C. MISCELLANEOUS PROVISIONS.
(i) CONSUMMATION OF TRANSACTIONS. The Transaction Agreements shall be
prepared and executed as soon as practicable.
(ii) CONFIDENTIALITY: PUBLIC ANNOUNCEMENTS. Each party shall maintain
the confidentiality of and shall not disclose any of the terms of this Letter of
Intent (including its existence or the fact that the parties are in
negotiations) and any other information related to the other party, or its
representatives or affiliates, except to the extent required by law (provided
that any party so required shall provide the other party with the contents of
such disclosure as soon as reasonably practicable prior to making such
disclosure), for a period of two (2) years. It is understood that all press
releases or other public communications of any sort relating to this Letter of
Intent or the transactions contemplated herein, including the method of release
for publication thereof, shall be subject to the written approval of each of the
parties hereto; provided, however, that the parties shall be entitled to make
such disclosures as may be required pursuant to applicable law or the lawful
requirements of any governmental agency or by order of a court of competent
jurisdiction.
(iii) EXCLUSIVITY. The parties agree that they shall not negotiate with
any other third parties (other than affiliates thereof) with respect to the
issues contained herein for a period of forty-five (45) days from and after the
execution of this Letter of Intent unless the Transaction Agreements are not
executed within twenty (20) days after the date hereof, in which event this
provision shall be of no effect.
(iv) NOTICES. All notices or other information deemed required or
necessary to be given to any of the parties shall be given at the following
addresses.
INFRARED SYSTEMS INTERNATIONAL
Mr. Gary Ball
President and Director
15 N. Longspur Drive
The Woodlands, TX 77380
T: 281-419-1955
WITH A COPY TO:
Edward T. Swanson, Esq.
2071 N. Altadena Drive
Altadena, CA 91001
T: 310-283-1035
PRPM
Propalms, Inc.
Unit 4
Park Farm Courtyard
Easthorpe
Malton
North Yorkshire Y017 6QX
United Kingdom
T: 44-1653-696060
WITH A COPY TO:
________________________
________________________
________________________
________________________
Kimberly L. Graus, Esq.
4949 SR 64 E, #141
Bradenton, Fl. 34208
T: 941-747-5290
WILLIAM WRIGHT
________________________
________________________
________________________
________________________
WITH A COPY TO:
________________________
________________________
________________________
________________________
(v) GOVERNING LAW. The transactions which are contemplated herein, to
the extent permitted, shall be governed by and construed in accordance with the
laws of the State of Nevada.
(iv) ACCESS TO BOOKS AND RECORDS. Each party and its agents, attorneys
and representatives shall have full access to the property, books and records of
the other party (the confidentiality of which the investigating party agrees to
retain) for purposes of conducting due diligence.

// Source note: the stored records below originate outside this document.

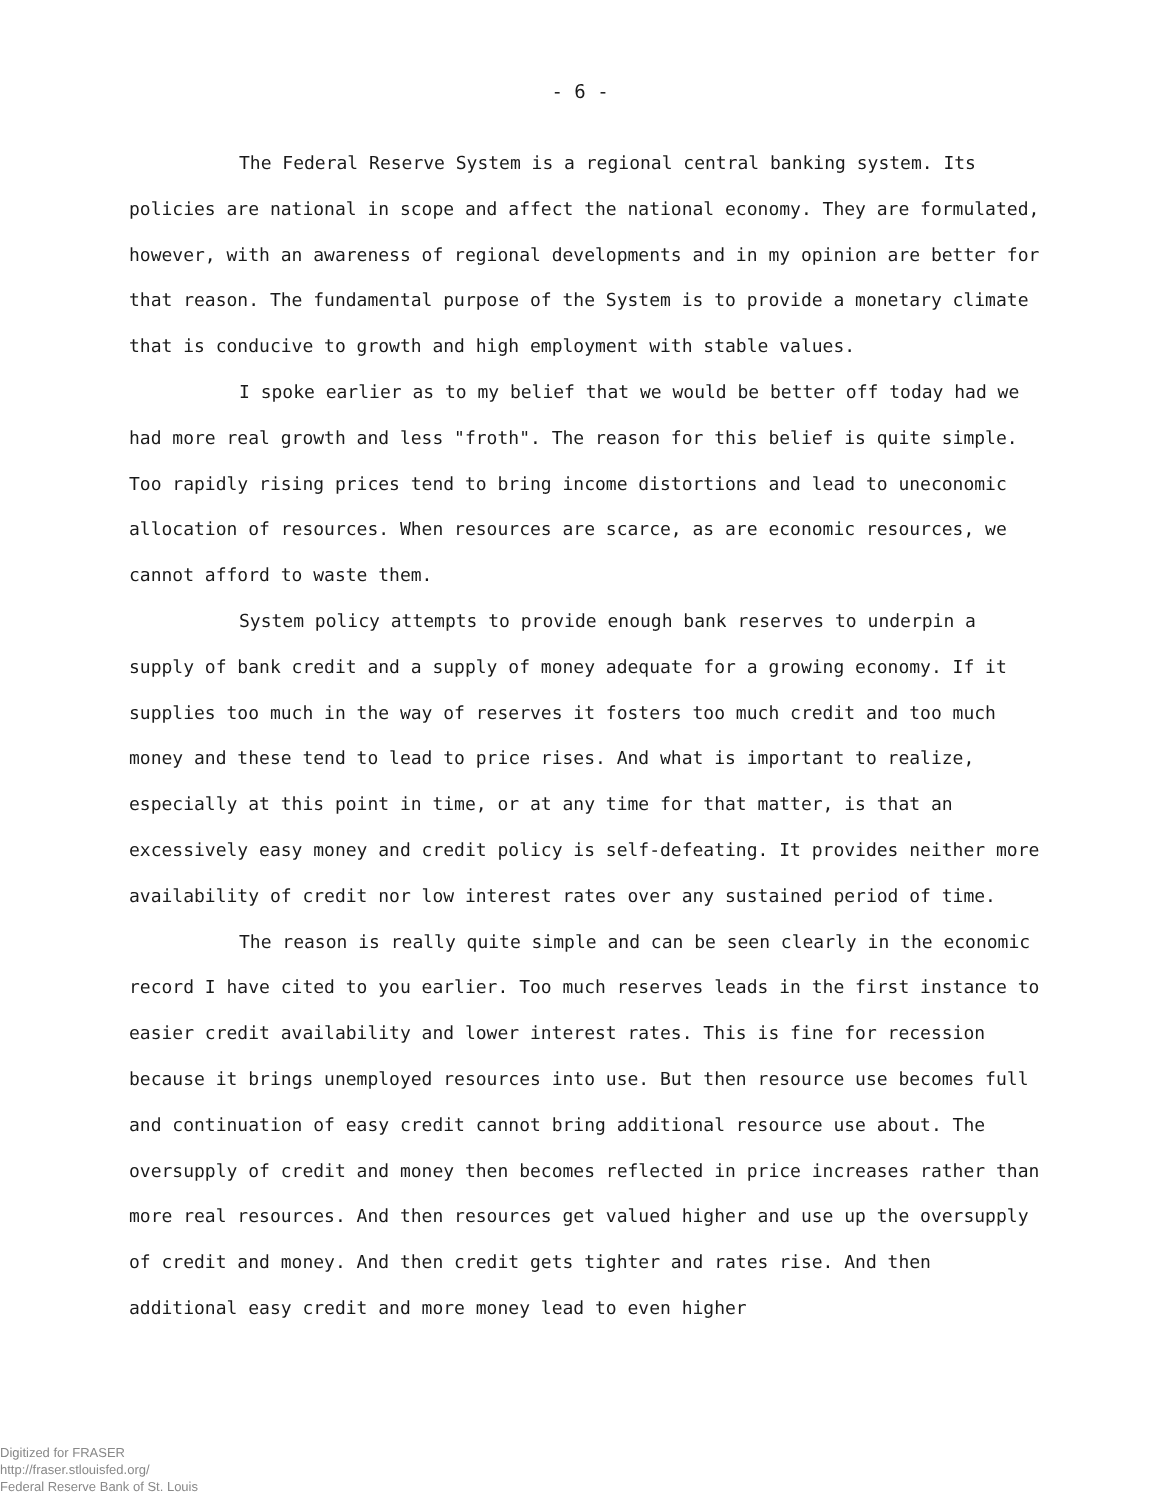- 6 -
The Federal Reserve System is a regional central banking system. Its policies are national in scope and affect the national economy. They are formulated, however, with an awareness of regional developments and in my opinion are better for that reason. The fundamental purpose of the System is to provide a monetary climate that is conducive to growth and high employment with stable values.
I spoke earlier as to my belief that we would be better off today had we had more real growth and less "froth". The reason for this belief is quite simple. Too rapidly rising prices tend to bring income distortions and lead to uneconomic allocation of resources. When resources are scarce, as are economic resources, we cannot afford to waste them.
System policy attempts to provide enough bank reserves to underpin a supply of bank credit and a supply of money adequate for a growing economy. If it supplies too much in the way of reserves it fosters too much credit and too much money and these tend to lead to price rises. And what is important to realize, especially at this point in time, or at any time for that matter, is that an excessively easy money and credit policy is self-defeating. It provides neither more availability of credit nor low interest rates over any sustained period of time.
The reason is really quite simple and can be seen clearly in the economic record I have cited to you earlier. Too much reserves leads in the first instance to easier credit availability and lower interest rates. This is fine for recession because it brings unemployed resources into use. But then resource use becomes full and continuation of easy credit cannot bring additional resource use about. The oversupply of credit and money then becomes reflected in price increases rather than more real resources. And then resources get valued higher and use up the oversupply of credit and money. And then credit gets tighter and rates rise. And then additional easy credit and more money lead to even higher
Digitized for FRASER
http://fraser.stlouisfed.org/
Federal Reserve Bank of St. Louis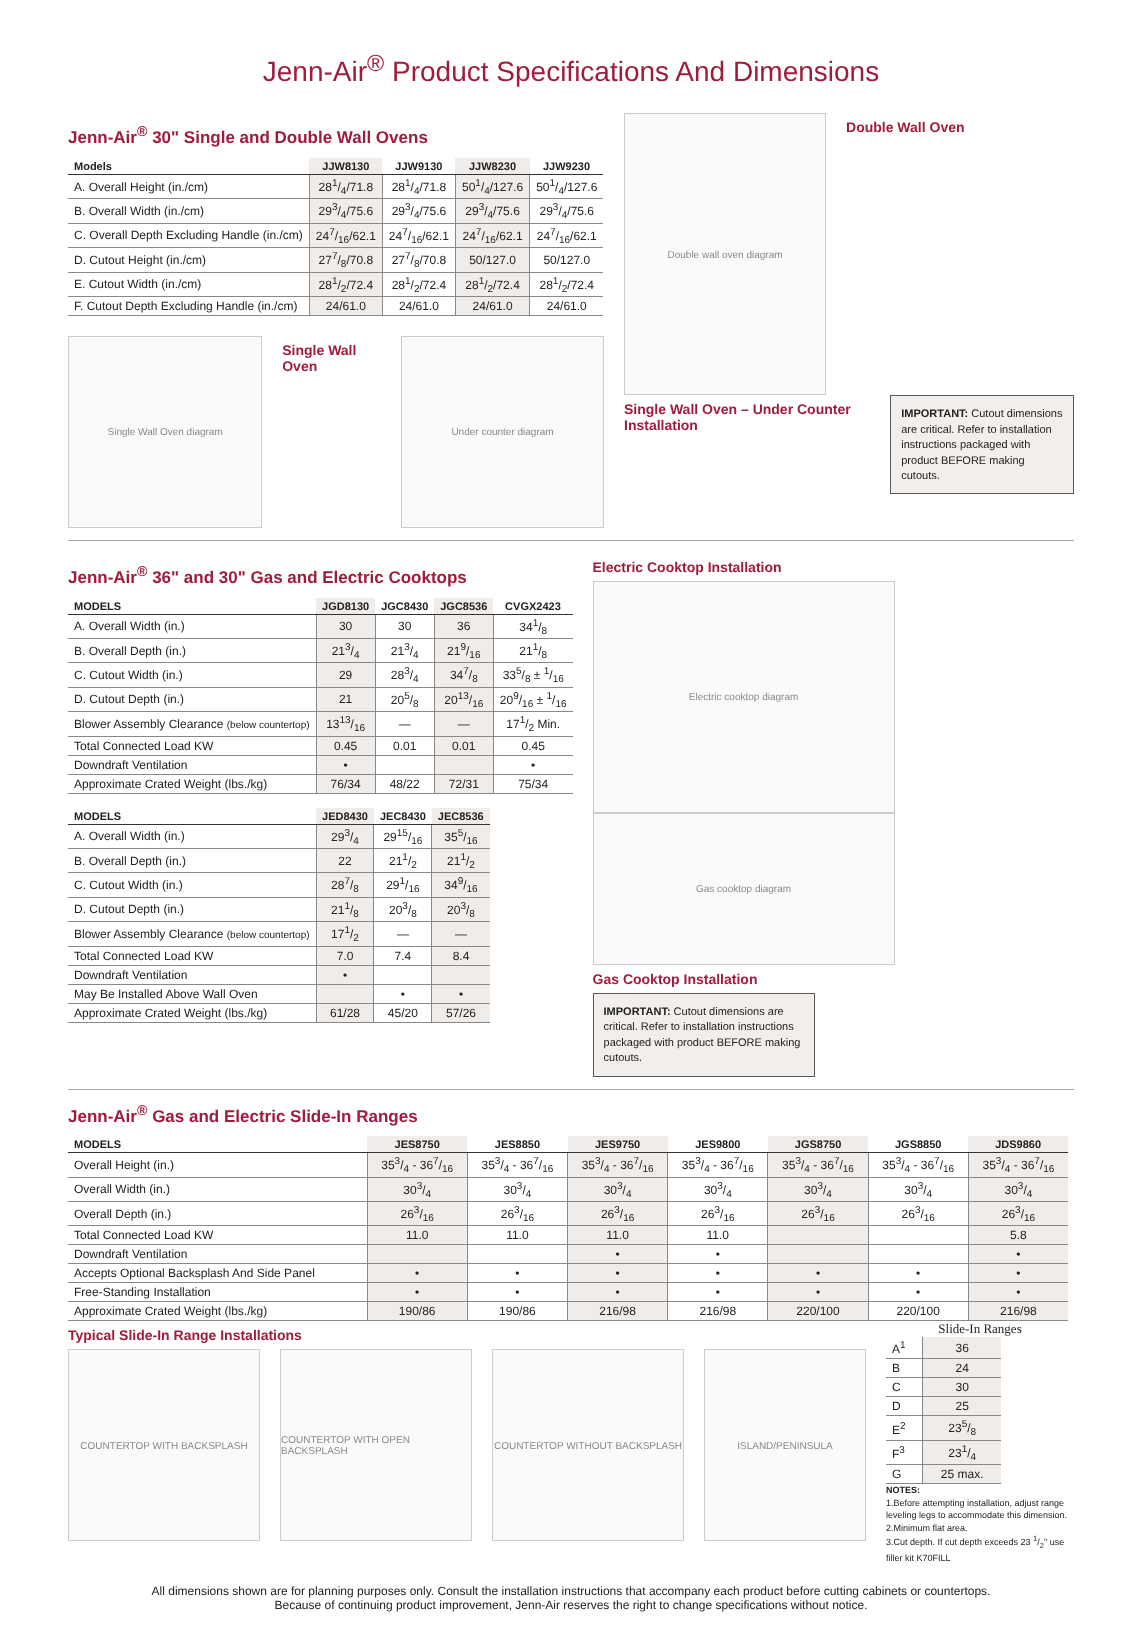Jenn-Air<sup>®</sup> Product Specifications And Dimensions
Jenn-Air<sup>®</sup> 30" Single and Double Wall Ovens
| Models | JJW8130 | JJW9130 | JJW8230 | JJW9230 |
| --- | --- | --- | --- | --- |
| A. Overall Height (in./cm) | 281/4/71.8 | 281/4/71.8 | 501/4/127.6 | 501/4/127.6 |
| B. Overall Width (in./cm) | 293/4/75.6 | 293/4/75.6 | 293/4/75.6 | 293/4/75.6 |
| C. Overall Depth Excluding Handle (in./cm) | 247/16/62.1 | 247/16/62.1 | 247/16/62.1 | 247/16/62.1 |
| D. Cutout Height (in./cm) | 277/8/70.8 | 277/8/70.8 | 50/127.0 | 50/127.0 |
| E. Cutout Width (in./cm) | 281/2/72.4 | 281/2/72.4 | 281/2/72.4 | 281/2/72.4 |
| F. Cutout Depth Excluding Handle (in./cm) | 24/61.0 | 24/61.0 | 24/61.0 | 24/61.0 |
Single Wall Oven diagram
Single Wall Oven
Under counter diagram
Double wall oven diagram
Double Wall Oven
Single Wall Oven – Under Counter Installation
IMPORTANT: Cutout dimensions are critical. Refer to installation instructions packaged with product BEFORE making cutouts.
Jenn-Air<sup>®</sup> 36" and 30" Gas and Electric Cooktops
| MODELS | JGD8130 | JGC8430 | JGC8536 | CVGX2423 |
| --- | --- | --- | --- | --- |
| A. Overall Width (in.) | 30 | 30 | 36 | 341/8 |
| B. Overall Depth (in.) | 213/4 | 213/4 | 219/16 | 211/8 |
| C. Cutout Width (in.) | 29 | 283/4 | 347/8 | 335/8 ± 1/16 |
| D. Cutout Depth (in.) | 21 | 205/8 | 2013/16 | 209/16 ± 1/16 |
| Blower Assembly Clearance (below countertop) | 1313/16 | — | — | 171/2 Min. |
| Total Connected Load KW | 0.45 | 0.01 | 0.01 | 0.45 |
| Downdraft Ventilation | • | | | • |
| Approximate Crated Weight (lbs./kg) | 76/34 | 48/22 | 72/31 | 75/34 |
| MODELS | JED8430 | JEC8430 | JEC8536 |
| --- | --- | --- | --- |
| A. Overall Width (in.) | 293/4 | 2915/16 | 355/16 |
| B. Overall Depth (in.) | 22 | 211/2 | 211/2 |
| C. Cutout Width (in.) | 287/8 | 291/16 | 349/16 |
| D. Cutout Depth (in.) | 211/8 | 203/8 | 203/8 |
| Blower Assembly Clearance (below countertop) | 171/2 | — | — |
| Total Connected Load KW | 7.0 | 7.4 | 8.4 |
| Downdraft Ventilation | • | | |
| May Be Installed Above Wall Oven | | • | • |
| Approximate Crated Weight (lbs./kg) | 61/28 | 45/20 | 57/26 |
Electric Cooktop Installation
Electric cooktop diagram
Gas cooktop diagram
Gas Cooktop Installation
IMPORTANT: Cutout dimensions are critical. Refer to installation instructions packaged with product BEFORE making cutouts.
Jenn-Air<sup>®</sup> Gas and Electric Slide-In Ranges
| MODELS | JES8750 | JES8850 | JES9750 | JES9800 | JGS8750 | JGS8850 | JDS9860 |
| --- | --- | --- | --- | --- | --- | --- | --- |
| Overall Height (in.) | 353/4 - 367/16 | 353/4 - 367/16 | 353/4 - 367/16 | 353/4 - 367/16 | 353/4 - 367/16 | 353/4 - 367/16 | 353/4 - 367/16 |
| Overall Width (in.) | 303/4 | 303/4 | 303/4 | 303/4 | 303/4 | 303/4 | 303/4 |
| Overall Depth (in.) | 263/16 | 263/16 | 263/16 | 263/16 | 263/16 | 263/16 | 263/16 |
| Total Connected Load KW | 11.0 | 11.0 | 11.0 | 11.0 | | | 5.8 |
| Downdraft Ventilation | | | • | • | | | • |
| Accepts Optional Backsplash And Side Panel | • | • | • | • | • | • | • |
| Free-Standing Installation | • | • | • | • | • | • | • |
| Approximate Crated Weight (lbs./kg) | 190/86 | 190/86 | 216/98 | 216/98 | 220/100 | 220/100 | 216/98 |
Typical Slide-In Range Installations
COUNTERTOP WITH BACKSPLASH COUNTERTOP WITH OPEN BACKSPLASH COUNTERTOP WITHOUT BACKSPLASH ISLAND/PENINSULA
Slide-In Ranges
| A<sup>1</sup> | 36 |
| B | 24 |
| C | 30 |
| D | 25 |
| E<sup>2</sup> | 235/8 |
| F<sup>3</sup> | 231/4 |
| G | 25 max. |
NOTES:
1.Before attempting installation, adjust range leveling legs to accommodate this dimension.
2.Minimum flat area.
3.Cut depth. If cut depth exceeds 23 1/2" use filler kit K70FILL
All dimensions shown are for planning purposes only. Consult the installation instructions that accompany each product before cutting cabinets or countertops.
Because of continuing product improvement, Jenn-Air reserves the right to change specifications without notice.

(v) COUNTERPARTS. This Letter of Intent may be executed in any number
of counterparts and each such counterpart shall be deemed to be an original
instrument, but all of such counterparts together shall constitute one
agreement.
(vi) CONFIDENTIAL INFORMATION. As used in this Letter of Intent,
"Confidential Information" means all nonpublic information disclosed by the one
party or its agents to the other that is designated as confidential or that,
given the nature of the information or the circumstances surrounding its
disclosure, reasonably should be considered as confidential. Confidential
Information includes, without limitation (i) nonpublic information relating to
the party's technology, customers, business plans, promotional and marketing
activities, finances and other business affairs, and (ii) third-party
information that the party is obligated to keep confidential.
The parties may use Confidential Information only in pursuance of its
business relationship with the other party. Except as expressly provided in this
Letter of Intent, neither party will disclose Confidential Information to anyone
without the other party's prior written consent, provided however, that consent
is granted for the parties disclosure of such confidential information to their
respective attorney's and accountants, where necessary. Each party will take all
reasonable measures to avoid disclosure, dissemination or unauthorized use of
Confidential Information, including, at a minimum, those measures it takes to
protect its own confidential information of a similar nature.
IFRS intellectual property contains information subject to foreign
disclosure restrictions under ITAR (International Traffic in Arms Control
Regulation). All technical information for any and all Infrared Applications is
transferred and protected under the subsidiary IFRS Sub, and the direct
custodial care of Gary E. Ball.
(vii) EFFECT OF THIS LETTER OF INTENT. This Letter of Intent is
intended merely as a guide in the negotiations and preparation of the Agreement
on terms and conditions satisfactory to the parties hereto, and nothing
contained herein shall be construed to preclude other provisions from being
included in the Agreement, provided that such other provisions are consistent
with the content of this Letter of Intent and otherwise satisfactory to the
parties hereto. While the parties intend to proceed promptly to complete and
execute the Agreement, it is expressly understood that this is a Letter of
Intent only, and no liability or obligation of any nature whatsoever is intended
to be created between either of the parties hereto except as set forth in
Paragraphs C(ii) (Confidentiality), C(iii) (Exclusivity) and C((vii)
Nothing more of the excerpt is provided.